Leviticus 19:12

19:12 You must not swear falsely in my name, so that you do not profane the name of your God. I am the Lord.

Exodus 22:9-11

22:9 In all cases of illegal possessions, whether for an ox, a donkey, a sheep, a garment, or any kind of lost item, about which someone says ‘This belongs to me,’ the matter of the two of them will come before the judges, and the one whom the judges declare guilty must repay double to his neighbor. 22:10 If a man gives his neighbor a donkey or an ox or a sheep or any beast to keep, and it dies or is hurt or is carried away without anyone seeing it, 10  22:11 then there will be an oath to the Lord 11  between the two of them, that he has not laid his hand on his neighbor’s goods, and its owner will accept this, and he will not have to pay.

Proverbs 30:9

30:9 lest I become satisfied and act deceptively 12 

and say, “Who is the Lord?”

Or lest I become poor and steal

and demean 13  the name of my God.

Jeremiah 5:2

5:2 These people make promises in the name of the Lord. 14 

But the fact is, 15  what they swear to is really a lie.” 16 

Jeremiah 7:9

7:9 You steal. 17  You murder. You commit adultery. You lie when you swear on oath. You sacrifice to the god Baal. You pay allegiance to 18  other gods whom you have not previously known.

Zechariah 5:4

5:4 “I will send it out,” says the Lord who rules over all, “and it will enter the house of the thief and of the person who swears falsely in my name. It will land in the middle of his house and destroy both timber and stones.”

Malachi 3:5

3:5 “I 19  will come to you in judgment. I will be quick to testify against those who practice divination, those who commit adultery, those who break promises, 20  and those who exploit workers, widows, and orphans, 21  who refuse to help 22  the immigrant 23  and in this way show they do not fear me,” says the Lord who rules over all.

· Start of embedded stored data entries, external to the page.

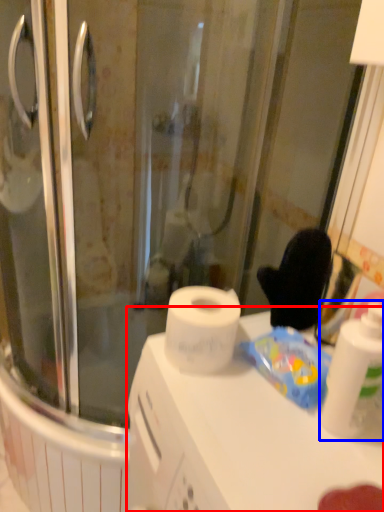
Question: Which of the following is the closest to the observer, counter top (highlighted by a red box) or cleaning product (highlighted by a blue box)?

Choices:
 (A) counter top
 (B) cleaning product

Answer: (A)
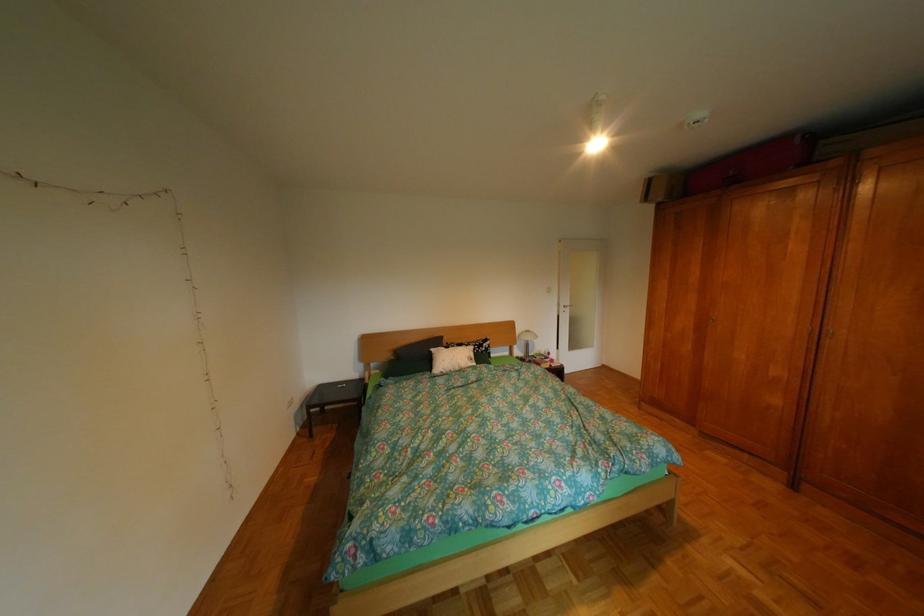
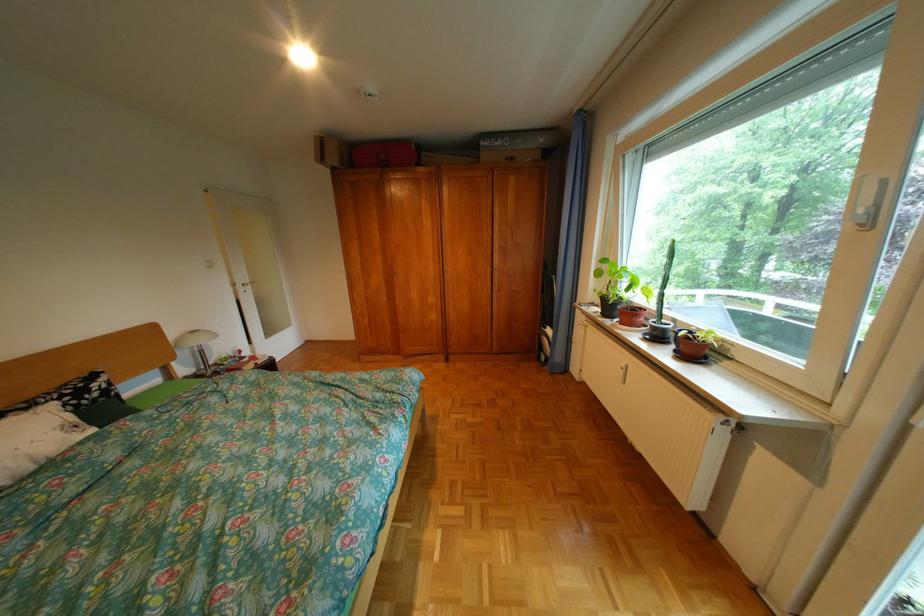
Locate, in the second image, the point that corresponds to point (574, 306) in the first image.

(248, 285)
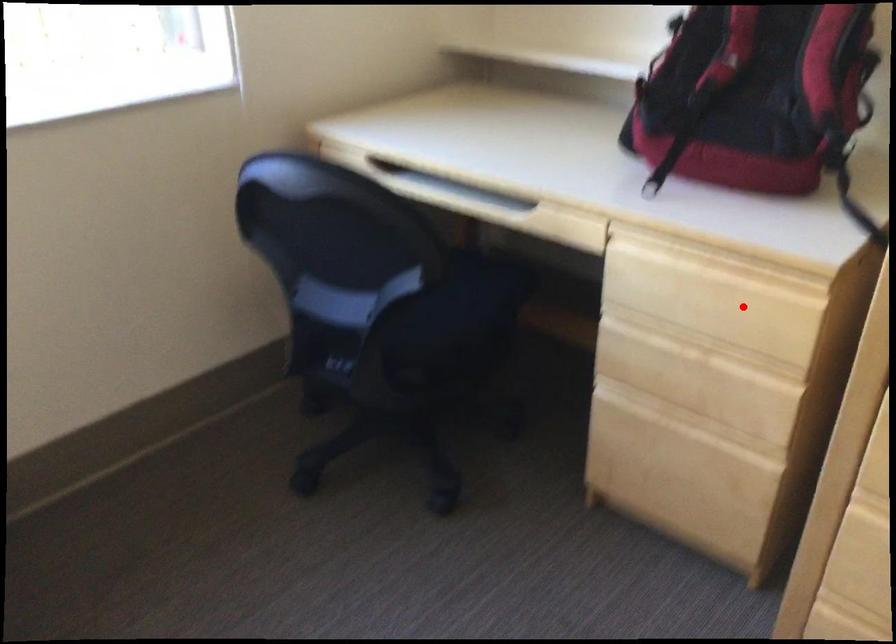
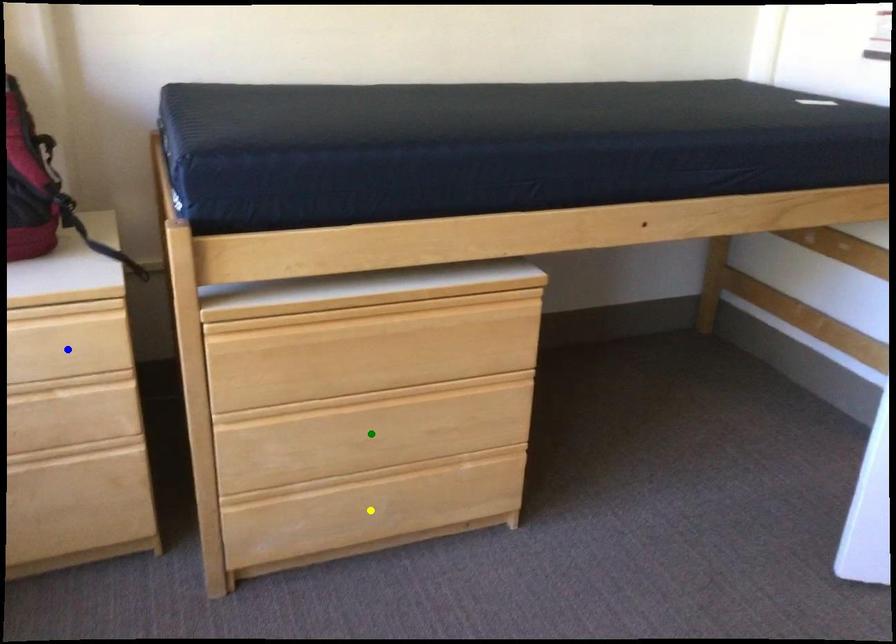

tn Heb “And you shall not swear to the falsehood.”

tn Heb “and you shall not profane”; NAB “thus profaning.”

tn Heb “concerning every kind [thing] of trespass.”

tn The text simply has “this is it” (הוּא זֶה, huzeh).

tn Again, or “God.”

tn This kind of clause Gesenius calls an independent relative clause – it does not depend on a governing substantive but itself expresses a substantival idea (GKC 445-46 §138.e).

tn The verb means “to be guilty” in Qal; in Hiphil it would have a declarative sense, because a causative sense would not possibly fit.

tn The form is a Niphal participle from the verb “to break” – “is broken,” which means harmed, maimed, or hurt in any way.

tn This verb is frequently used with the meaning “to take captive.” The idea here then is that raiders or robbers have carried off the animal.

10 tn Heb “there is no one seeing.”

11 tn The construct relationship שְׁבֻעַת יְהוָה (shÿvuat yÿhvah, “the oath of Yahweh”) would require a genitive of indirect object, “an oath [to] Yahweh.” U. Cassuto suggests that it means “an oath by Yahweh” (Exodus, 287). The person to whom the animal was entrusted would take a solemn oath to Yahweh that he did not appropriate the animal for himself, and then his word would be accepted.

12 tn The verb כָּחַשׁ (kakhash) means “to be disappointing; to deceive; to fail; to grow lean.” In the Piel stem it means “to deceive; to act deceptively; to cringe; to disappoint.” The idea of acting deceptively is illustrated in Hos 9:2 where it has the connotation of “disowning” or “refusing to acknowledge” (a meaning very close to its meaning here).

13 tn The Hebrew verb literally means “to take hold of; to seize”; this produces the idea of doing violence to the reputation of God.

14 tn Heb “Though they say, ‘As surely as the Lord lives.” The idea of “swear on oath” comes from the second line.

15 tc The translation follows many Hebrew mss and the Syriac version in reading “surely” (אָכֵן, ’akhen) instead of “therefore” (לָכֵן, lakhen) in the MT.

16 tn Heb “they swear falsely.”

17 tn Heb “Will you steal…then say, ‘We are safe’?” Verses 9-10 are one long sentence in the Hebrew text.

18 tn Heb “You go/follow after.” See the translator’s note at 2:5 for an explanation of the idiom involved here.

19 tn The first person pronoun (a reference to the Lord) indicates that the Lord himself now speaks (see also v. 1). The prophet speaks in vv. 2-4 (see also 2:17).

20 tn Heb “those who swear [oaths] falsely.” Cf. NIV “perjurers”; TEV “those who give false testimony”; NLT “liars.”

21 tn Heb “and against the oppressors of the worker for a wage, [the] widow and orphan.”

22 tn Heb “those who turn aside.”

23 tn Or “resident foreigner”; NIV “aliens”; NRSV “the alien.”